Task objective — Write out every line of the listing below word for word, leaving out the pictures.

Stored data entries:
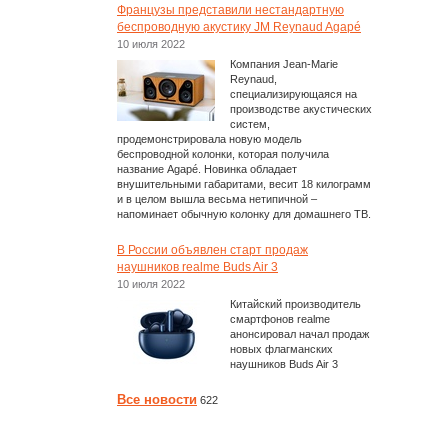
Французы представили нестандартную
беспроводную акустику JM Reynaud Agapé
10 июля 2022
Компания Jean-Marie
Reynaud,
специализирующаяся на
производстве акустических
систем,
продемонстрировала новую модель
беспроводной колонки, которая получила
название Agapé. Новинка обладает
внушительными габаритами, весит 18 килограмм
и в целом вышла весьма нетипичной –
напоминает обычную колонку для домашнего ТВ.
В России объявлен старт продаж
наушников realme Buds Air 3
10 июля 2022
Китайский производитель
смартфонов realme
анонсировал начал продаж
новых флагманских
наушников Buds Air 3
Все новости
622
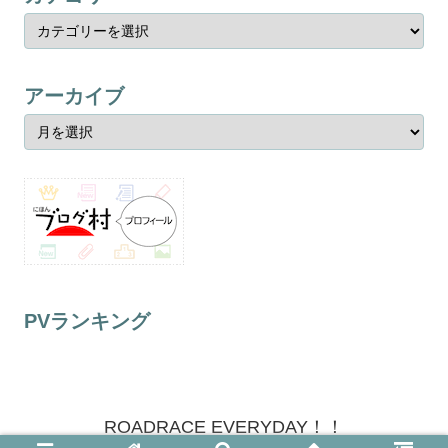
アーカイブ
PVランキング
ROADRACE EVERYDAY！！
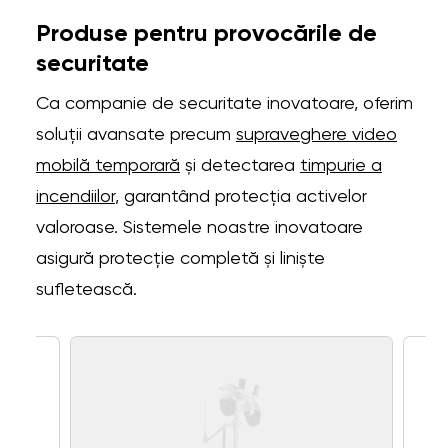
Produse pentru provocările de
securitate
Ca companie de securitate inovatoare, oferim
soluții avansate precum
supraveghere video
mobilă temporară
și detectarea
timpurie a
incendiilor
, garantând protecția activelor
valoroase. Sistemele noastre inovatoare
asigură protecție completă și liniște
sufletească.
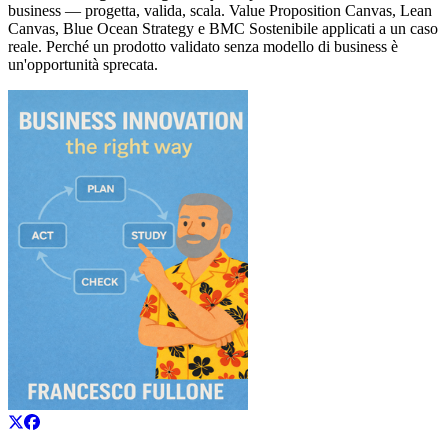
business — progetta, valida, scala. Value Proposition Canvas, Lean
Canvas, Blue Ocean Strategy e BMC Sostenibile applicati a un caso
reale. Perché un prodotto validato senza modello di business è
un'opportunità sprecata.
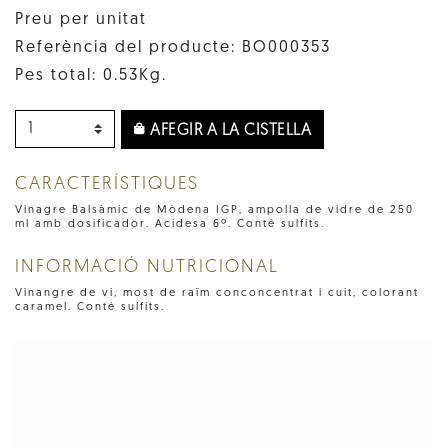
Preu per unitat
Referència del producte: BO000353
Pes total: 0.53Kg.
AFEGIR A LA CISTELLA
CARACTERÍSTIQUES
Vinagre Balsàmic de Mòdena IGP, ampolla de vidre de 250
ml amb dosificador. Acidesa 6º. Conté sulfits.
INFORMACIÓ NUTRICIONAL
Vinangre de vi, most de raïm conconcentrat i cuit, colorant
caramel. Conté sulfits.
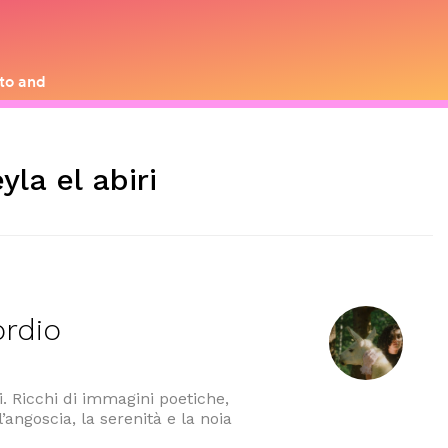
eyla el abiri
ordio
ri. Ricchi di immagini poetiche,
l’angoscia, la serenità e la noia
isco d’esordio di Leyla El Abiri”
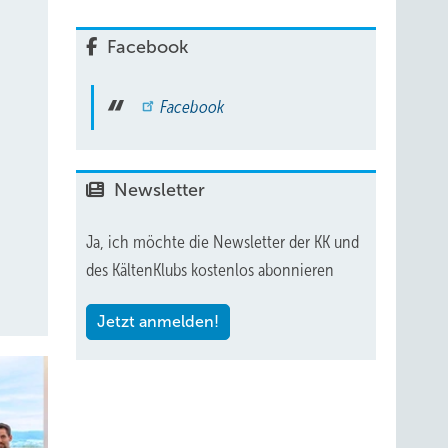
Facebook
Facebook
Newsletter
Ja, ich möchte die Newsletter der KK und
des KältenKlubs kostenlos abonnieren
Jetzt anmelden!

Problem solution —
Французы представили нестандартную
беспроводную акустику JM Reynaud Agapé
10 июля 2022
Компания Jean-Marie
Reynaud,
специализирующаяся на
производстве акустических
систем,
продемонстрировала новую модель
беспроводной колонки, которая получила
название Agapé. Новинка обладает
внушительными габаритами, весит 18 килограмм
и в целом вышла весьма нетипичной –
напоминает обычную колонку для домашнего ТВ.
В России объявлен старт продаж
наушников realme Buds Air 3
10 июля 2022
Китайский производитель
смартфонов realme
анонсировал начал продаж
новых флагманских
наушников Buds Air 3
Все новости
622
アーカイブ
PVランキング
ROADRACE EVERYDAY！！
Produse pentru provocările de
securitate
Ca companie de securitate inovatoare, oferim
soluții avansate precum
supraveghere video
mobilă temporară
și detectarea
timpurie a
incendiilor
, garantând protecția activelor
valoroase. Sistemele noastre inovatoare
asigură protecție completă și liniște
sufletească.
business — progetta, valida, scala. Value Proposition Canvas, Lean
Canvas, Blue Ocean Strategy e BMC Sostenibile applicati a un caso
reale. Perché un prodotto validato senza modello di business è
un'opportunità sprecata.
Preu per unitat
Referència del producte: BO000353
Pes total: 0.53Kg.
AFEGIR A LA CISTELLA
CARACTERÍSTIQUES
Vinagre Balsàmic de Mòdena IGP, ampolla de vidre de 250
ml amb dosificador. Acidesa 6º. Conté sulfits.
INFORMACIÓ NUTRICIONAL
Vinangre de vi, most de raïm conconcentrat i cuit, colorant
caramel. Conté sulfits.
eyla el abiri
ordio
ri. Ricchi di immagini poetiche,
l’angoscia, la serenità e la noia
isco d’esordio di Leyla El Abiri”
Facebook
Facebook
Newsletter
Ja, ich möchte die Newsletter der KK und
des KältenKlubs kostenlos abonnieren
Jetzt anmelden!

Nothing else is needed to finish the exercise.